Republican leaders are holding out hope that Mr. Trump may still appear with Mr. Strange. Privately, they are furious about the prospect of being saddled with as polarizing a figure as Mr. Moore, who was removed from his post as chief justice of the State Supreme Court over his refusal to remove a Ten Commandments monument. And they are fuming that, even with his loyalists, Mr. Trump cannot be depended upon.
Uncertainty is also gripping the House, where this week two Republicans, Mr. Reichert and Mr. Dent, announced their retirements.
Their decisions, just months after Ms. Ros-Lehtinen, another center-right stalwart, said she would also leave, has Republicans fearing a wave of retirements going into next year. Representative Dave Trott of Michigan is considering retiring, and another Michigan Republican, Fred Upton, may retire or run for the Senate, according to multiple party officials.
“Is the House at risk? Absolutely,” Mr. Dent said.
Mr. Dent’s announcement came a day after a pro-Trump candidate announced plans to run against him. That candidate, State Representative Justin Simmons, attacked Mr. Dent as a “ringleader” of opposition to the White House.
“I’m appalled by the way he’s acted in his votes since President Trump was elected,” Mr. Simmons said in an interview.
While they have not gotten the same attention as the threats to Mr. Flake and Mr. Heller, about a half-dozen pro-Trump Republicans have opened primary challenges against Republican members of the House, accusing the incumbents of inadequate fealty to the president. The House Republican campaign arm has quietly started a new incumbent-protection effort called the “Primary Patriot” program.
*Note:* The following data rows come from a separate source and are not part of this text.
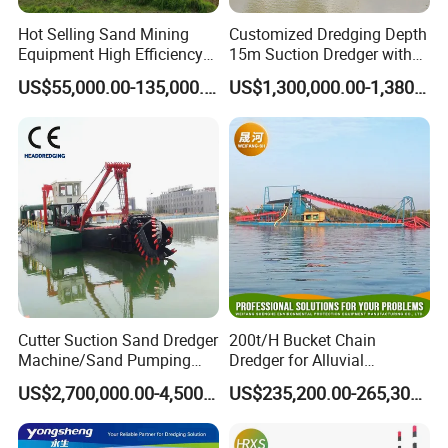
Hot Selling Sand Mining
Customized Dredging Depth
Equipment High Efficiency
15m Suction Dredger with
High Capacity Deep
Good Service
US$55,000.00-135,000.00
US$1,300,000.00-1,380,000.00
Dredging Range CSD550
Intelligent Control System
Powerful Hydraulic Cutter
Suction Dredger
Cutter Suction Sand Dredger
200t/H Bucket Chain
Machine/Sand Pumping
Dredger for Alluvial
Dredger Used in River for
Gold/Diamond
US$2,700,000.00-4,500,000.00
US$235,200.00-265,300.00
Sale
Dredging/Mining Sand/Soil
From River/Lake with
Trommel /Jigger/Shaking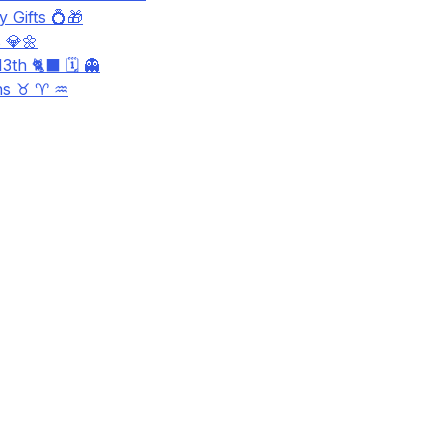
 Gifts 💍🎁
 💎🌼
3th 🐈‍⬛ 🗓️ 👻
ns ♉ ♈ ♒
Mark Harris, a North Carolina minister running against Representative Robert Pittenger in a Republican primary, said voters had plainly validated Mr. Trump’s agenda last year, and expect cooperation from the Republican-led Congress.
“The average person blames Congress for the failure to enact this president’s agenda,” Mr. Harris said. “And personally, I think they’re right.”
Mr. Trump will also leave his imprint on races beyond Congress by whom he chooses to support with his time and fund-raising power. Representative Jim Renacci of Ohio, a wealthy former auto dealer who is running for governor, said he had broached the subject of his race during an Oval Office meeting with the president, and Mr. Trump was tuned in.
“The president has always been supportive of Jim Renacci, because I’ve been supportive of him,” Mr. Renacci said.
But skeptics of the president say Mr. Trump simply does not understand that his own fate may well hinge on the success of the party’s candidates.
Congressional Republicans are “carrying water on the Trump agenda up to their eyeballs,” said Josh Holmes, a top lieutenant to Mr. McConnell, while “you’ve got a Democratic minority that is doing nothing less than trying to impeach the man.”
Republican frustrations boiled over this week after Mr. Trump torpedoed his own party on a fiscal deal, and then flew on Air Force One with Senator Heidi Heitkamp to North Dakota, where he handed Ms. Heitkamp, a Democrat, a ready-made commercial for her re-election next year by praising her as “a good woman.”
It was a vivid illustration of just how inconstant his enthusiasm for Republicans might be. Faced with a choice between helping his party weaken a vulnerable Democrat, and indulging a Democrat who has been nice to him and whose support he wants for a tax overhaul, Mr. Trump opted emphatically for the latter.